= Text =
◇ ◇ ◇ ◇ ◇ ◇ ◇

Given a list of mixed letters and integers (e.g., ['a', 2, 3, 'b']) increase the letters by one position in the alphabet (wrapping at z to a) and decrease the numbers by 1. For the above example, the output should be ['b', 1, 2, 'c'].

  • The input can be a mixed-type list, a delimited string, a list of strings, etc.
  • z wraps to a, but 1 goes to 0, and 0 goes to -1, etc.
  • The input will only ever be [a-z] and integers. You can choose capital letters [A-Z] as input if that's easier for you.
  • The input is guaranteed non-empty.
  • The input may contain only numbers or only letters.

Examples:

Input
Output

['a', 2, 3, 'b']
['b', 1, 2, 'c']

['a', 'b', 'z']
['b', 'c', 'a']

[-1, 0, 257, 'x']
[-2, -1, 256, 'y']

[0, 3, 1, 20382876]
[-1, 2, 0, 20382875]

Rules and Clarifications

  • Input and output can be given by any convenient method.

◇ ◇ ◇ ◇ ◇ ◇ ◇

= Dataset section =
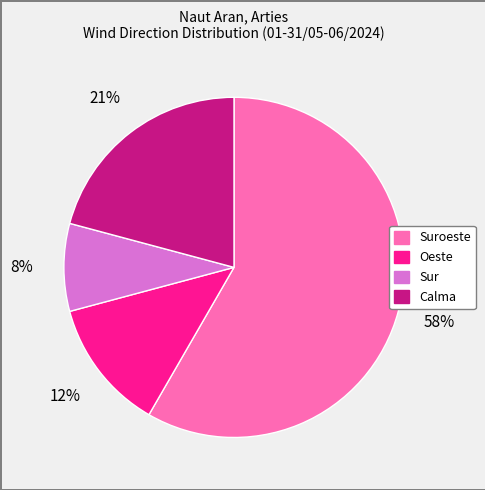

To the nearest percent, what percentage of the pie is Suroeste?

58%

◇ ◇ ◇ ◇ ◇ ◇ ◇

= Instructions to follow =
Rewrite the puzzle text on shifting letters and numbers from "Given a list" to "or only letters.", substituting "whole numbers" for "integers".

= Result for this exercise =
Given a list of mixed letters and whole numbers (e.g., ['a', 2, 3, 'b']) increase the letters by one position in the alphabet (wrapping at z to a) and decrease the numbers by 1. For the above example, the output should be ['b', 1, 2, 'c'].

  • The input can be a mixed-type list, a delimited string, a list of strings, etc.
  • z wraps to a, but 1 goes to 0, and 0 goes to -1, etc.
  • The input will only ever be [a-z] and whole numbers. You can choose capital letters [A-Z] as input if that's easier for you.
  • The input is guaranteed non-empty.
  • The input may contain only numbers or only letters.